店長:「アキバのメイド喫茶は全て『けだものランドグループ』の管轄ニャ。正社員はそのメイド喫茶と、その上層組織『けだものランドグループ』への忠誠を意味するニャ。それに背いて”夜逃げ”する奴は……おきてに従ってぇ~”極刑”ニャ!」

にこ:「な、なによ……それ……」

店長:「じゃあもう一発ニャ♡」

にこ:「い、いや……やめて……」

店長:「あんた殺すけどいいニャ?」

にこ:「いや゛ッ!やめ゛でぇ゛!」

店長:「”答えは聞いてないッ”!」



 ズドン!ズバン!ズドン!

 ズオン!バン!ミン!



 ───フェイリスは無情にもにこを乱射し、それ以上なにを言うでもなくその場を立ち去った。

 一帯を取り囲む黒ずくめの男達を引き連れて……

 辞めたバイトは彼女にとって、もはやただの他人なんだ。



海未:「にこ先輩!」

穂乃果:「やだ……死んじゃやだよ!」


 涙を流し、穂乃果らが駆け寄った。

 しかし、既に生命は絶望的である。


「いきなさいよ……早く。

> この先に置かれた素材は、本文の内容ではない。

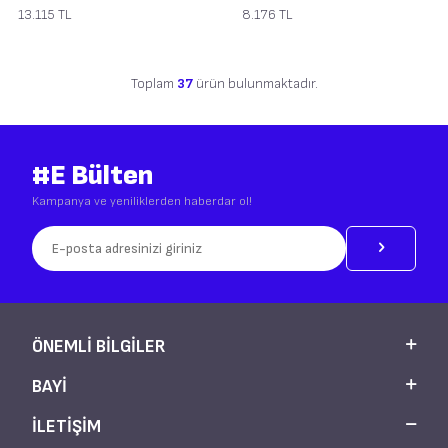
13.115
TL
8.176
TL
Toplam
37
ürün bulunmaktadır.
#E Bülten
Kampanya ve yeniliklerden haberdar ol!
ÖNEMLI BILGILER
BAYI
İLETİŞİM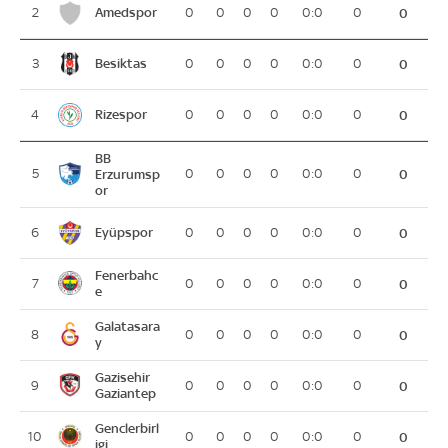
Amedspor
2
0
0
0
0
0:0
0
0
Besiktas
3
0
0
0
0
0:0
0
0
Rizespor
4
0
0
0
0
0:0
0
0
BB
5
Erzurumsp
0
0
0
0
0:0
0
0
or
Eyüpspor
6
0
0
0
0
0:0
0
0
Fenerbahc
7
0
0
0
0
0:0
0
0
e
Galatasara
8
0
0
0
0
0:0
0
0
y
Gazisehir
9
0
0
0
0
0:0
0
0
Gaziantep
Genclerbirl
10
0
0
0
0
0:0
0
0
igi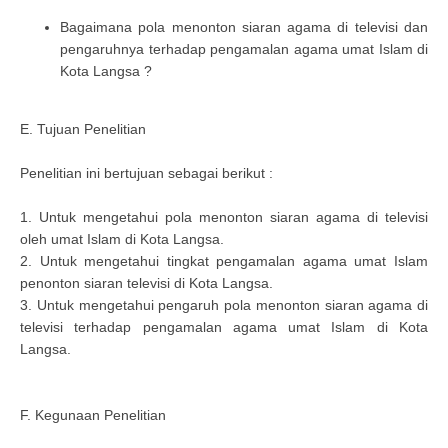
Bagaimana pola menonton siaran agama di televisi dan
pengaruhnya terhadap pengamalan agama umat Islam di
Kota Langsa ?
E. Tujuan Penelitian
Penelitian ini bertujuan sebagai berikut :
1. Untuk mengetahui pola menonton siaran agama di televisi
oleh umat Islam di Kota Langsa.
2. Untuk mengetahui tingkat pengamalan agama umat Islam
penonton siaran televisi di Kota Langsa.
3. Untuk mengetahui pengaruh pola menonton siaran agama di
televisi terhadap pengamalan agama umat Islam di Kota
Langsa.
F. Kegunaan Penelitian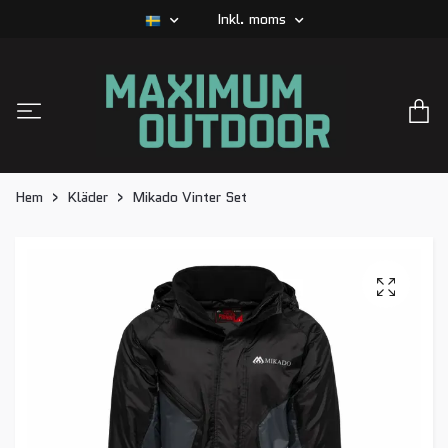
Inkl. moms
Hem
Kläder
Mikado Vinter Set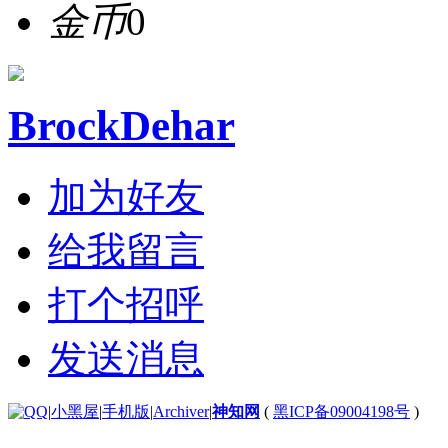
金币
0
BrockDehar
加为好友
给我留言
打个招呼
发送消息
|
小黑屋
|
手机版
|
Archiver
|
神知网
(
黑ICP备09004198号
)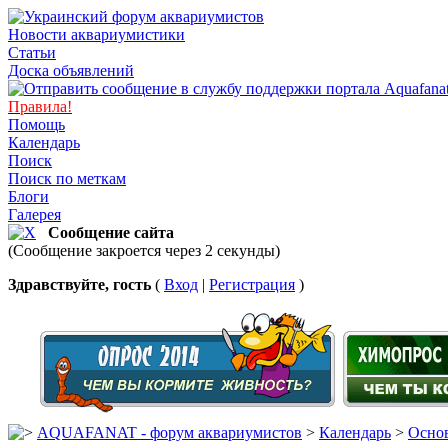
Новости аквариумистики
Статьи
Доска объявлений
Правила!
Помощь
Календарь
Поиск
Поиск по меткам
Блоги
Галерея
Сообщение сайта
(Сообщение закроется через 2 секунды)
Здравствуйте, гость
(
Вход
|
Регистрация
)
AQUAFANAT - форум аквариумистов
>
Календарь
>
Основ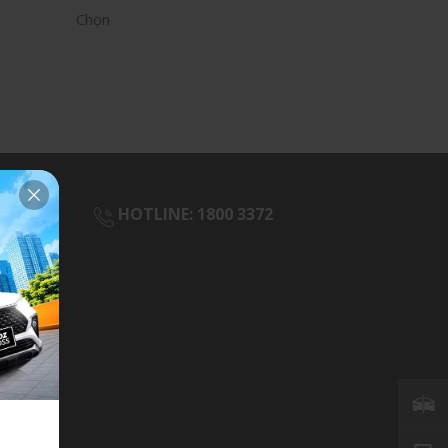
Chọn
HOTLINE:
1800 3372
ch hàng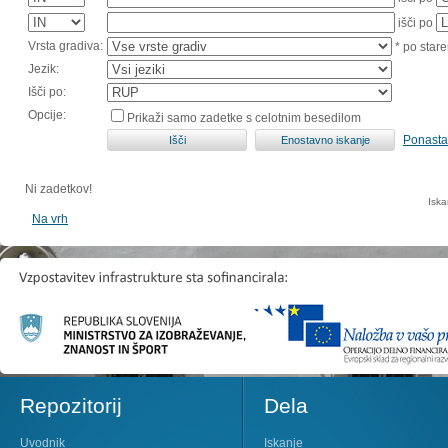
išči po
Vrsta gradiva:
* po stare
Jezik:
Išči po:
Opcije:
Prikaži samo zadetke s celotnim besedilom
Ponasta
Ni zadetkov!
Iska
Na vrh
Repozitorij
Dela
Uvodnik
Iskanje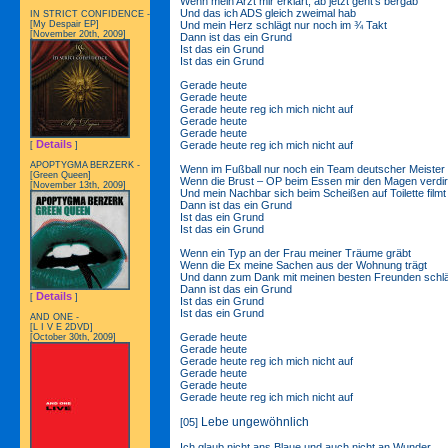
Wenn mein Arzt mir erklärt, ab jetzt geht’s bergab
Und das ich ADS gleich zweimal hab
IN STRICT CONFIDENCE -
Und mein Herz schlägt nur noch im ¾ Takt
[My Despair EP]
[November 20th, 2009]
Dann ist das ein Grund
Ist das ein Grund
Ist das ein Grund
Gerade heute
Gerade heute
Gerade heute reg ich mich nicht auf
Gerade heute
Gerade heute
Details
Gerade heute reg ich mich nicht auf
[
]
APOPTYGMA BERZERK -
Wenn im Fußball nur noch ein Team deutscher Meister 
[Green Queen]
Wenn die Brust – OP beim Essen mir den Magen verdir
[November 13th, 2009]
Und mein Nachbar sich beim Scheißen auf Toilette filmt
Dann ist das ein Grund
Ist das ein Grund
Ist das ein Grund
Wenn ein Typ an der Frau meiner Träume gräbt
Wenn die Ex meine Sachen aus der Wohnung trägt
Und dann zum Dank mit meinen besten Freunden schlä
Dann ist das ein Grund
Details
[
]
Ist das ein Grund
Ist das ein Grund
AND ONE -
[L I V E 2DVD]
Gerade heute
[October 30th, 2009]
Gerade heute
Gerade heute reg ich mich nicht auf
Gerade heute
Gerade heute
Gerade heute reg ich mich nicht auf
Lebe ungewöhnlich
[05]
Ich glaub nicht ans Blaue und auch nicht an Wunder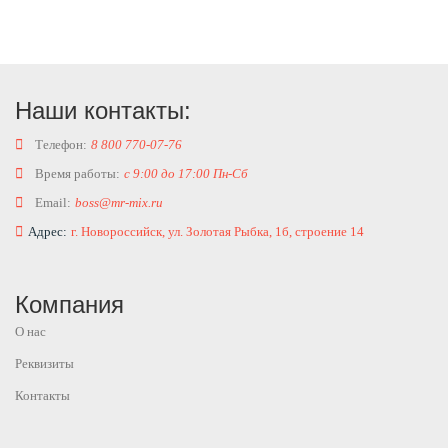
Наши контакты:
Телефон:
8 800 770-07-76
Время работы:
с 9:00 до 17:00 Пн-Сб
Email:
boss@mr-mix.ru
Адрес:
г. Новороссийск, ул. Золотая Рыбка, 1б, строение 14
Компания
О нас
Реквизиты
Контакты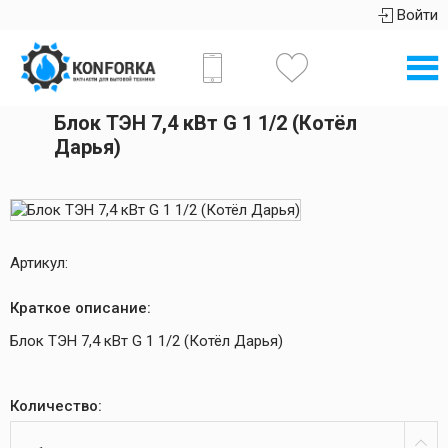
Войти
Блок ТЭН 7,4 кВт G 1 1/2 (Котёл
Дарья)
Артикул:
Краткое описание:
Блок ТЭН 7,4 кВт G 1 1/2 (Котёл Дарья)
Количество: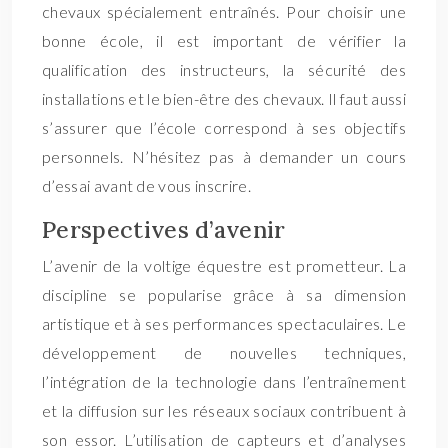
chevaux spécialement entraînés. Pour choisir une
bonne école, il est important de vérifier la
qualification des instructeurs, la sécurité des
installations et le bien-être des chevaux. Il faut aussi
s’assurer que l’école correspond à ses objectifs
personnels. N’hésitez pas à demander un cours
d’essai avant de vous inscrire.
Perspectives d’avenir
L’avenir de la voltige équestre est prometteur. La
discipline se popularise grâce à sa dimension
artistique et à ses performances spectaculaires. Le
développement de nouvelles techniques,
l’intégration de la technologie dans l’entraînement
et la diffusion sur les réseaux sociaux contribuent à
son essor. L’utilisation de capteurs et d’analyses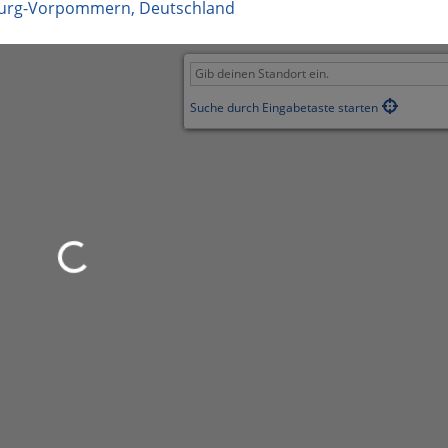
urg-Vorpommern
,
Deutschland
Suche durch Eingabetaste starten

カッコ悪くてあの世に行けないじゃない………」


 その声はかすれきっており、文字通り『最後の力を振り絞った』ものだ。


海未:「いいえ、あなたを見殺しになんてできません!」

穂乃果:「私達はにこちゃんと歌いたいんだよ!」

ことり:「ホノカチャン!早く救急車呼ばないと!」


 言いながらも、南ことりは分かっていた。

 幾十もの銃撃、弾痕。

 救急車を呼んだところで、それまで彼女の息は続かないであろうことを。


 にこは穂乃果の手を握り、最後に言った。



「”覚悟”とはッ!!暗闇の荒野に!!進むべき道を切り開くことッ!”」

「はっ!」

「……フフッ、いつかあんたの言った言葉よ。穂乃果。」



 僕らはたまらず駆け出した。

 走り出さずにはいられなかったんだ。

 アイドルを目指した一人の少女に背を向け───。



「こんなとこに、戻ってきちゃ駄目よ……あんた達はアイドルとして、精一杯成功しなさい……」


 矢澤にこが最後に見たものは、夢に見、遂に叶わなかったアイドルの幻影であった。